The challenge within echo cancellation lies in the ability to rapidly track changes in the echo path while remaining robust to large bursts of disturbances, such as double-talk. These two objectives are contradictory because in order to rapidly train to the changes in the echo path, a system requires an adaptive algorithm with a fast convergence speed, which in turn means it will easily diverge in the presence of double-talk.

In most systems, a double-talk detector is implemented to freeze adaptation and prevent divergence. The decision threshold for a double-talk detector generally requires some tuning to the signal processing environment. This is an undesirable characteristic, thence, most systems are tuned to be overly conservative. In other words, since a double-talk decision miss is more important to prevent than a double-talk false alarm, a system is tuned to insure no missed decisions occur. This can result in a system that can produce false alarms at a high frequency, preventing a system from adapting when it should.

The application of robust adaptive algorithms to a echo cancellation system allows the double-talk detector to be less conservative. As the majority of the double-talk misses occur at the onset and offset of speech segments, robust adaptive algorithms attempt to make the adaptation of the filter coefficients impervious to disturbances until a double-talk decision can be made. A scaling factor that is regulated by the level of the past error signals, controls the rate for the adaptive algorithm. Thus, a system that has not converged for example, will result in a high scaling factor. In a condition of double-talk, it’s onset will be delayed as the past error signals values are used.
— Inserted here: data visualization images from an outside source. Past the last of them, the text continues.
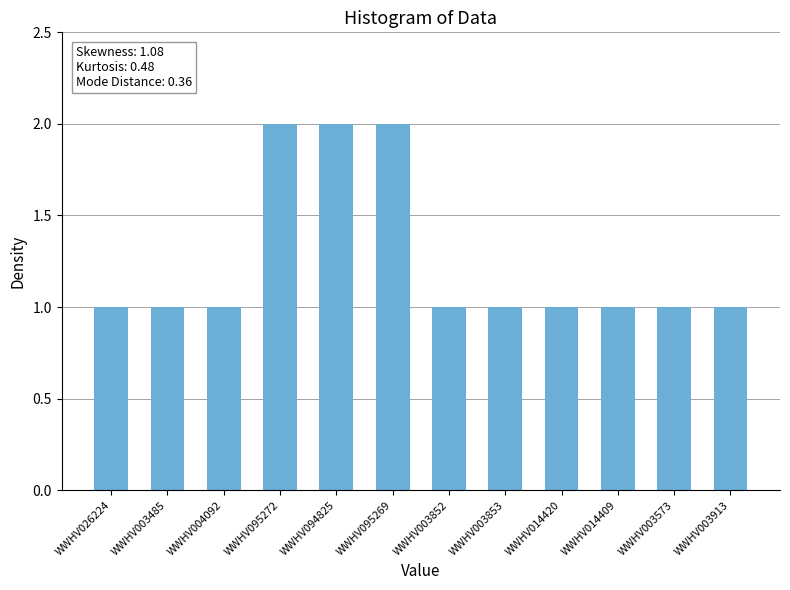

Between WWHV095272 and WWHV003485, which is larger?

WWHV095272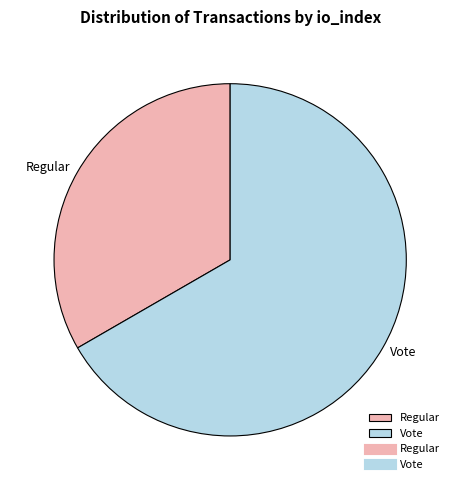

Combined, do Regular and Vote account for over 50%?

Yes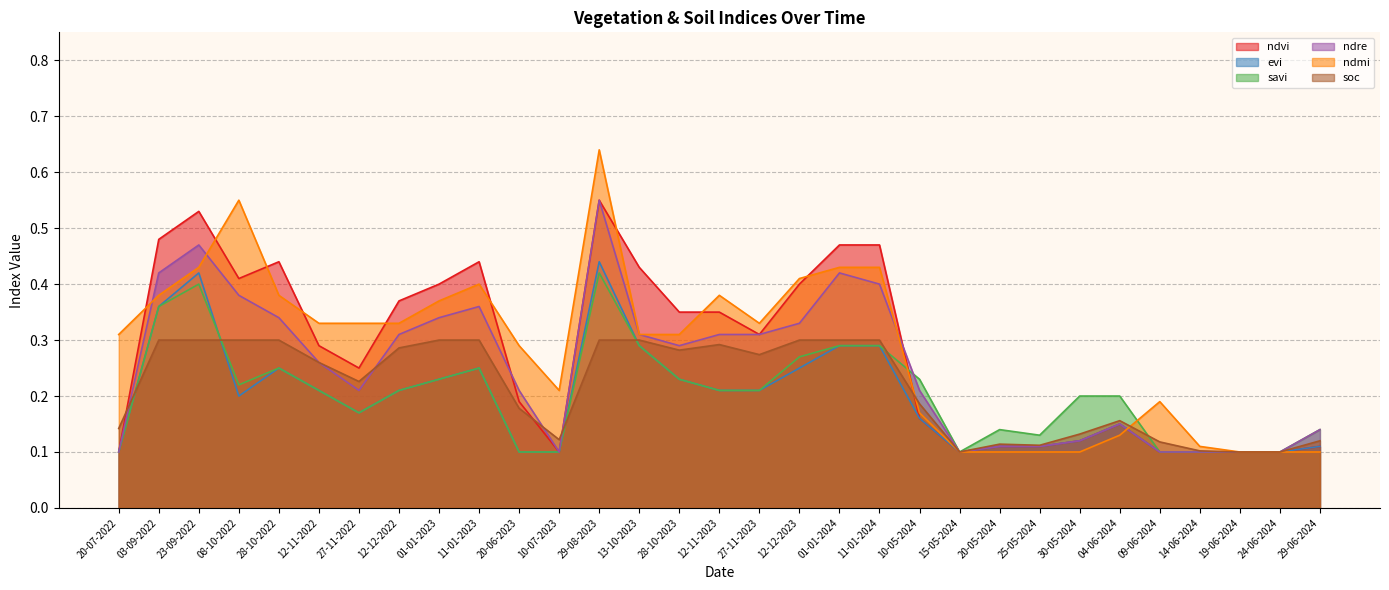

Which series has the largest range (max minus min)?

ndmi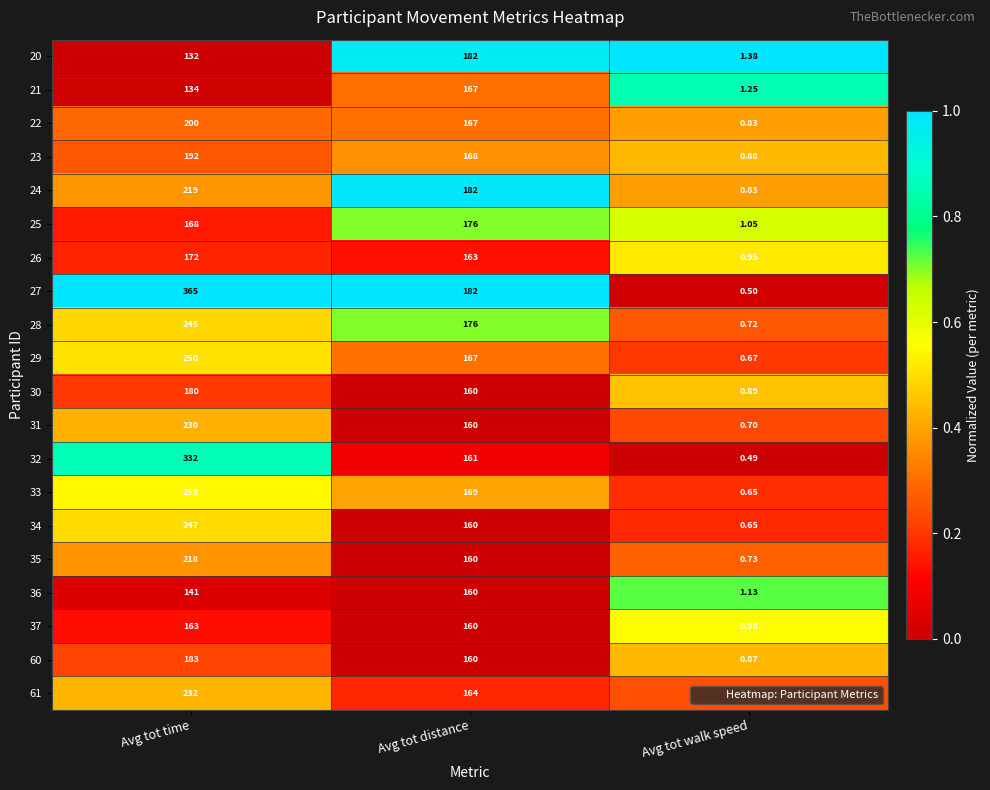

Rank the series by their maximum value, from highest to lowest.

27, 32, 33, 29, 34, 28, 61, 31, 24, 35, 22, 23, 60, 20, 30, 25, 26, 21, 37, 36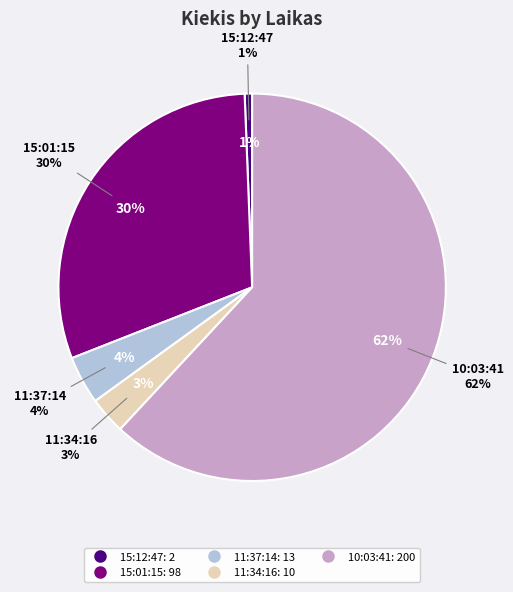

What percentage is the 11:37:14 slice, to the nearest percent?

4%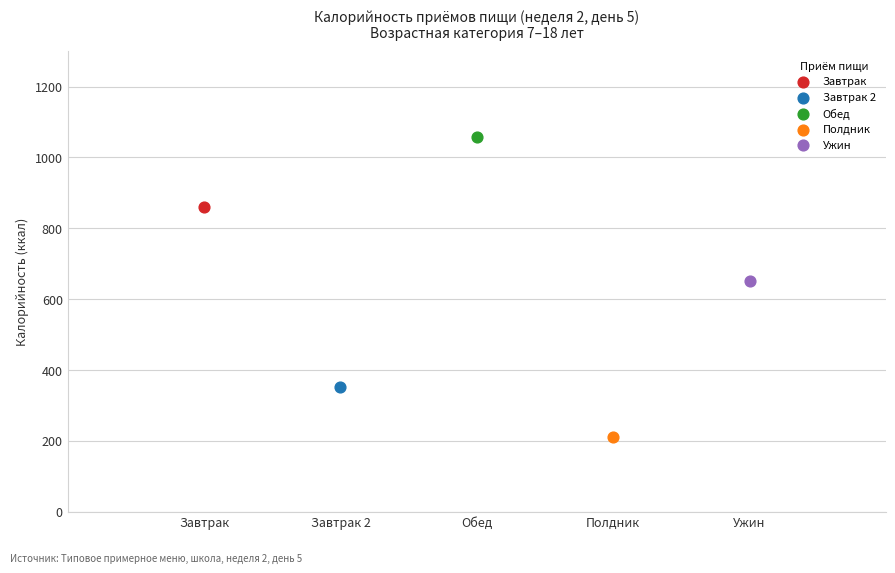

Which series contains the lowest Y value?

Полдник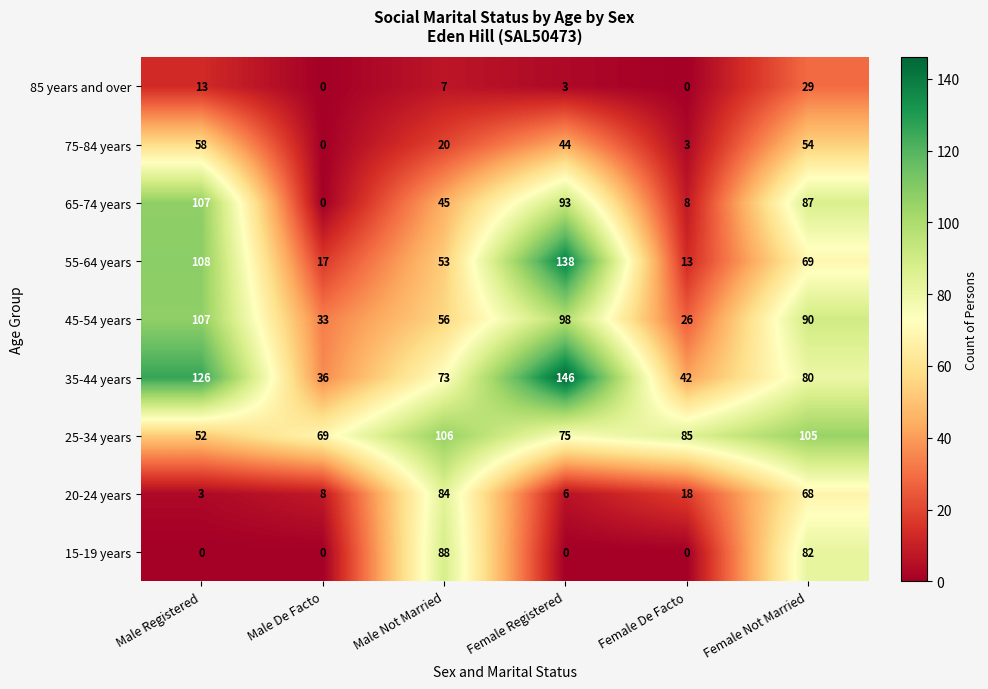

Which series changed the most between Female Registered and Female Not Married?

15-19 years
The Two-Path Method for Acoustic Echo Cancellation (AEC) paper, discussed this topic further. The complications of double-talk detectors and the purpose of using two sets of filter coefficients as an approach to mitigating the problem of fast convergence and double-talk become clearer. The problem with the two-path method is the requirement of two FIRs operations, which imposes a necessary increase in memory and computational complexity to the system. The application of a robust adaptive algorithms can help alleviate the problem of overly conservative double-talk detectors without the added burden of the two-path method.